I met Mr. Savage at the Seagull bookstore in Orem (about 2 miles from my house) Although, you can ask Mr. Wells, he'll tell you how far I'd drive on the whims of an LDS writer... (Fortunately, when HE was doing a book signing, it was at the same store there in Orem.)

If any of you get the chance to see Jeff at a book signing, I highly recommend the experience. He's very engaging and personable (even introduced me to his wife!)

Kerry: it seems like it would be better to go to Arizona in January than come here - unfortunately, I don't have any travel plans for the foreseeable future. Also, and this is somewhat embarrassing, your book cover photo really reminds me of this girl from high school that I had a major crush on. I'll try not to let it affect me, but I may blush on seeing you, if the resemblance is too much. =)

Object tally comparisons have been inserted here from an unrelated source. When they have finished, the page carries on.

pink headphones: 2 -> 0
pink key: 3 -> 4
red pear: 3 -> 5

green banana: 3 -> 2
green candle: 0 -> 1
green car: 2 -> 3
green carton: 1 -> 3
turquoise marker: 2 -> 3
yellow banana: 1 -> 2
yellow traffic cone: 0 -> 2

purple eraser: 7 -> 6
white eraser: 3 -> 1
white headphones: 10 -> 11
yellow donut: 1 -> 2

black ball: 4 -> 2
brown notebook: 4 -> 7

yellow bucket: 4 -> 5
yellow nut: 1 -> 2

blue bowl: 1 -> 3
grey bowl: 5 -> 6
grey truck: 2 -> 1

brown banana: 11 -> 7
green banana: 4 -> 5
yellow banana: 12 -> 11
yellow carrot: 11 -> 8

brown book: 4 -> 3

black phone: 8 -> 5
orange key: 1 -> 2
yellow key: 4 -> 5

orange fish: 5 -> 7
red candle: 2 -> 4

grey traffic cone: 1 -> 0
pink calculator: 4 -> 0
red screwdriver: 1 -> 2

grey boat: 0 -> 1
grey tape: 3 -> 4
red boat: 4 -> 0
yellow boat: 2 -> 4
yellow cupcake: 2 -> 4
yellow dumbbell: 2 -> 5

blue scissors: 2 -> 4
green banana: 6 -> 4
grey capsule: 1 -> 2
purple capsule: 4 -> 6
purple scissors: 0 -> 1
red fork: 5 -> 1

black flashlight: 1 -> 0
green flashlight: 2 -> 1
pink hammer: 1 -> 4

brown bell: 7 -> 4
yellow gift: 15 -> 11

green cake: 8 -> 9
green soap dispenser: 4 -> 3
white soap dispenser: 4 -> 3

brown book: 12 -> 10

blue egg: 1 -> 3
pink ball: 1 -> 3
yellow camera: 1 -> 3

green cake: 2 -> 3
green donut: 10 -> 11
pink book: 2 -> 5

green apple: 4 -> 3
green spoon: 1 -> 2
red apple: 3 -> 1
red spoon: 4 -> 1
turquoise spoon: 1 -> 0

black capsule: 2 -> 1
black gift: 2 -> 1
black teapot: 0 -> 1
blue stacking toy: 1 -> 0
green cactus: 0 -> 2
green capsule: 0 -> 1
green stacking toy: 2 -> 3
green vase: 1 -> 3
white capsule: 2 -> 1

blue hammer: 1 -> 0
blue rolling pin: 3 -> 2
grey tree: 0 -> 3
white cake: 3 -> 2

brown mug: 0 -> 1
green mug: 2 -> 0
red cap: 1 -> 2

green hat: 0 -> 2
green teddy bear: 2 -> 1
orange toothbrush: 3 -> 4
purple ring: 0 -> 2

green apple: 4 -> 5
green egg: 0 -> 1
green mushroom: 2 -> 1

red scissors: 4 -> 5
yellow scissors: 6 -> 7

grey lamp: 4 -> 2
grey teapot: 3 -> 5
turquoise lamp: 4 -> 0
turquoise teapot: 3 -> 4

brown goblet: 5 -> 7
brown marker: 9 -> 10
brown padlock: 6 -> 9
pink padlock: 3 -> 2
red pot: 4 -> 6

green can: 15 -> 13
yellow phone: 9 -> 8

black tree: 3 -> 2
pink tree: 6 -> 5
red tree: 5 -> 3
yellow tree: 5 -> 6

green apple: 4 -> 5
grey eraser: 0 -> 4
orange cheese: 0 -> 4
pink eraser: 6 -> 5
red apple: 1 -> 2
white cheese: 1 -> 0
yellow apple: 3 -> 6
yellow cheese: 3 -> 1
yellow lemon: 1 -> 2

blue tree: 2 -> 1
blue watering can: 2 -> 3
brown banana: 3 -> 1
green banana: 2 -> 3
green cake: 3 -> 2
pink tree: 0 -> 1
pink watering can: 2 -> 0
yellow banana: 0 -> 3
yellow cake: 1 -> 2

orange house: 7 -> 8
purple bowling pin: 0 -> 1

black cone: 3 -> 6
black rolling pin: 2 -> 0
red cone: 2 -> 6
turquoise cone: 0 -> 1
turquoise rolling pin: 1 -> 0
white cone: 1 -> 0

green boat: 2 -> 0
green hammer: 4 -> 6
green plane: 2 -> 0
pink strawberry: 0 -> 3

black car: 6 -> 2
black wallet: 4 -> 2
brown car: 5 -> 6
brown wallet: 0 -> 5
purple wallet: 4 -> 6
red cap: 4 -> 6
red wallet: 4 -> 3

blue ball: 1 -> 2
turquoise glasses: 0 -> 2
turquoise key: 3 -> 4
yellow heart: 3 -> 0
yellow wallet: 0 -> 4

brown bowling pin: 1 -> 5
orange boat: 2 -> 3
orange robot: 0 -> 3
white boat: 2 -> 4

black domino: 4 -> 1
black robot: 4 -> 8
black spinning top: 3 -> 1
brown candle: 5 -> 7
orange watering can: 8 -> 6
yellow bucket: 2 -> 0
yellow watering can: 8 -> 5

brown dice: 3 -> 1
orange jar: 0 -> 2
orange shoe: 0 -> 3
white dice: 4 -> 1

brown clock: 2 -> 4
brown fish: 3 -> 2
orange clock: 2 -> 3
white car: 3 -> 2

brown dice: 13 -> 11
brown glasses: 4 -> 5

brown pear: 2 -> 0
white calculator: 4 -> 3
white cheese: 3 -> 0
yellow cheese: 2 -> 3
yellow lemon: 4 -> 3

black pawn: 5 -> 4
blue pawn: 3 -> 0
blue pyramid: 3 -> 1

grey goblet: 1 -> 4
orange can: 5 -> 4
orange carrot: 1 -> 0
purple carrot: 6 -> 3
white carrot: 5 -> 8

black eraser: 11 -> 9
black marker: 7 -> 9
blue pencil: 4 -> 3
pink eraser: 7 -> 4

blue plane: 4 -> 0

At 11/20/2006 5:21 PM, Blogger Kerry Blair said...

You know, fhl, I am truly one of the common people in the world. (You know, the ones Abraham Lincoln was talking about when he said, "God must have loved the common people -- he made so many of us.") I seldom go to a signing or appearance where somebody doesn't tell me I look just like their sister/wife/former girlfriend/cousin and -- increasingly more often, dang it -- mother. You've made my day, though. I'm so very glad I don't remind you of your grandmother.

So Orem, huh? I'll write to the scheduler at Covanant and ask to go there first!